Gillian Anderson in Star Citizen

Enlarge / Gillian Anderson's likeness has been promoting Star Citizen since 2015. (credit: Cloud Imperium Games)

Eleven years ago, Wing Commander designer Chris Roberts announced Star Citizen, an online multiplayer game that he said would "change the way people perceive games for the PC." Roberts told Ars' Kyle Orland soon after that he didn't enjoy the four-year development of another hit, Freelancer, because "spending that many years disconnected from your audience, sort of working off by yourself, wasn't creatively fun for me." With Star Citizen, Roberts said he could keep development from dragging on by engaging fans and using a pre-built engine, as opposed to what Roberts said would be "two years" building his own.

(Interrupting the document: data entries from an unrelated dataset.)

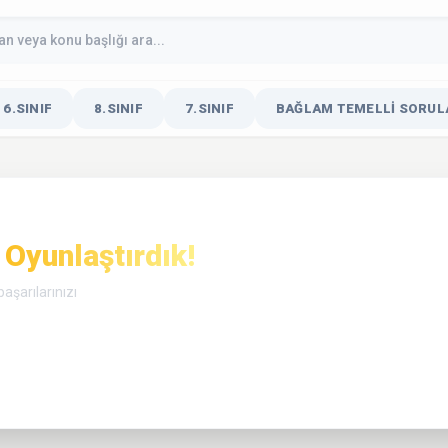
6.SINIF
8.SINIF
7.SINIF
BAĞLAM TEMELLI SORULA
Oyunlaştırdık!
aşarılarınızı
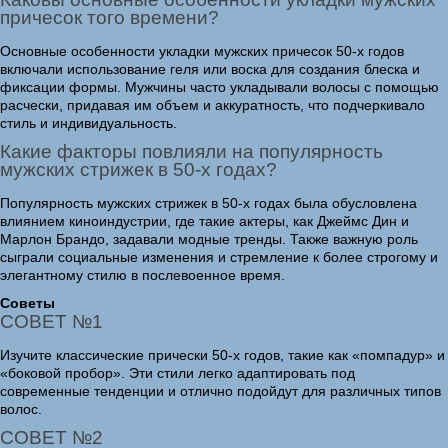
причесок того времени?
Основные особенности укладки мужских причесок 50-х годов
включали использование геля или воска для создания блеска и
фиксации формы. Мужчины часто укладывали волосы с помощью
расчески, придавая им объем и аккуратность, что подчеркивало
стиль и индивидуальность.
Какие факторы повлияли на популярность
мужских стрижек в 50-х годах?
Популярность мужских стрижек в 50-х годах была обусловлена
влиянием киноиндустрии, где такие актеры, как Джеймс Дин и
Марлон Брандо, задавали модные тренды. Также важную роль
сыграли социальные изменения и стремление к более строгому и
элегантному стилю в послевоенное время.
Советы
СОВЕТ №1
Изучите классические прически 50-х годов, такие как «помпадур» и
«боковой пробор». Эти стили легко адаптировать под
современные тенденции и отлично подойдут для различных типов
волос.
СОВЕТ №2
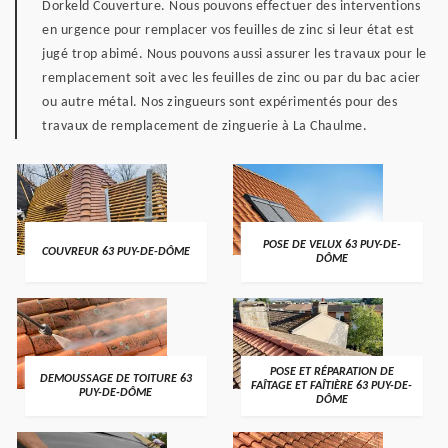
Dorkeld Couverture. Nous pouvons effectuer des interventions
en urgence pour remplacer vos feuilles de zinc si leur état est
jugé trop abimé. Nous pouvons aussi assurer les travaux pour le
remplacement soit avec les feuilles de zinc ou par du bac acier
ou autre métal. Nos zingueurs sont expérimentés pour des
travaux de remplacement de zinguerie à La Chaulme.
POSE DE VELUX 63 PUY-DE-
COUVREUR 63 PUY-DE-DÔME
DÔME
POSE ET RÉPARATION DE
DEMOUSSAGE DE TOITURE 63
FAÎTAGE ET FAÎTIÈRE 63 PUY-DE-
PUY-DE-DÔME
DÔME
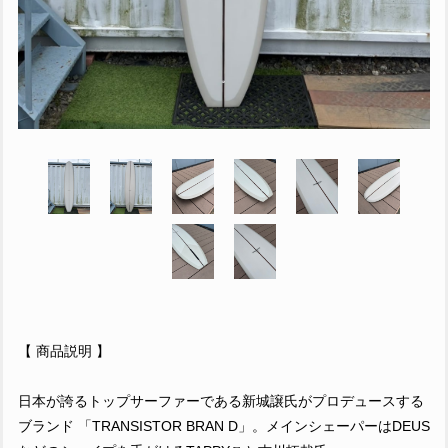
【 商品説明 】
日本が誇るトップサーファーである新城譲氏がプロデュースする
ブランド 「TRANSISTOR BRAN D」。メインシェーパーはDEUS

Roberts has definitely engaged his audience in Star Citizen, to the tune of $616 million raised from more than 4.8 million "Star Citizens." It has just taken a bit longer than two years to give them a true release.

Roughly 11 years after Star Citizen's initial announcement that included it, then nine years after its first potential release date, Squadron 42, the single-player campaign, is now "feature complete" and has "entered its polish phase." Roberts announced this in a video released Sunday as part of an annual CitizenCon for backers, along with footage from the game and details on its development.